Zum 60. Jahrestag der Weihe der Berliner Gedenkkirche Maria Regina Martyrum wurde die Johannes-Passion mit Zitaten aus dem Prozess gegen den Jesuiten Alfred Delp und Helmut James Graf von Moltke verknüpft.
Kann man Pontius Pilatus und den nationalsozialistischen (NS) Scharfrichter Roland Freisler vergleichen? Ja, sagt der Theaterdramaturg Till Krabbe und entwickelte auf Anregung des Jesuiten Pater Klaus Mertes eine Art musikalisches Gesang- und Sprechtheaterstück. Darin verknüpfte er die Johannes-Passion von Johann Sebastian Bach mit Originalzitaten aus dem Prozess der NS-Opfer Jesuit Pater Alfred Delp und Helmut James Graf von Moltke. So entstand ein dichtes, andächtiges und lehrreiches Stück. Es wurde zum 60. Jahrestag der Weihe der Gedenkkirche Maria Regina Martyrum in Berlin gespielt.

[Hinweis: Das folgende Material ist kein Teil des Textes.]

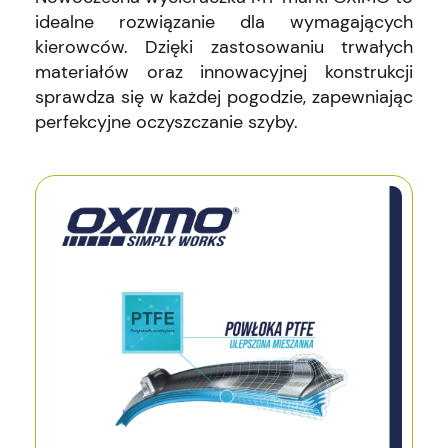
idealne rozwiązanie dla wymagających
kierowców. Dzięki zastosowaniu trwałych
materiałów oraz innowacyjnej konstrukcji
sprawdza się w każdej pogodzie, zapewniając
perfekcyjne oczyszczanie szyby.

Zeugen in gleich zwei Prozessen
Die Besucher wurden durch das Zusammenspiel zu hörenden Zeugen beider Prozesse: Einerseits wurde die biblische Konfrontation Jesu mit Pilatus, der in Bachs Passion einen besonders dramatischen Ausdruck erfährt, wieder lebendig. Zum anderen wurden sie in den Prozess des Volksgerichtshofs hineingezogen. Dort reagierte Roland Freisler mit seinen hysterischen Wutausbrüchen auf die wortkargen Glaubens- und Gewissenzeugen Delp und von Moltke.
Die Parallelen beider Prozesse wurden deutlich, als auf den Bach-Choral „Durch dein Gefängnis, Gottes Sohn, muss uns die Freiheit kommen, dein Kerker ist der Gnadenthron, die Freistatt aller Frommen“ das Zeugnis Pater Delps aus dem Gefängnis wenige Tage vor seiner Hinrichtung folgte: „Ich will mich Jesus zugesellen als ein Treugeselle und Liebender.“ Oder wenn sein Zellennachbar Helmut James Graf von Moltke schreibt: „Wir wissen nur, dass Gott uns in Seligkeit einführen will und dass wir die Wege, die er zu diesem Ziel für nötig hält, freudig gehen müssen!“ und der Chor singt: „Dein Will gescheh, Herr Gott, zugleich auf Erden wie im Himmelreich, gib uns Geduld in Leidenszeit, gehorsam sein in Lieb und Leid...“
Die Bach’sche Johannes-Passion, die bei manchen im Verdacht steht, „zu schön“ zu klingen und das grausame Geschehen der Hinrichtung Jesu mit einem schaurig- wohligen Gänsehaut-Gefühl allzu sehr zu harmonisieren, wurde so wieder neu relevant und ins Heute übertragen. Zudem war es eine würdige Erinnerung an die Opfer der Hinrichtungsstätte Plötzensee. Die Zuhörer der bis auf den letzten Platz gefüllten Gedenkkirche würdigten die Aufführung mit langem Applaus.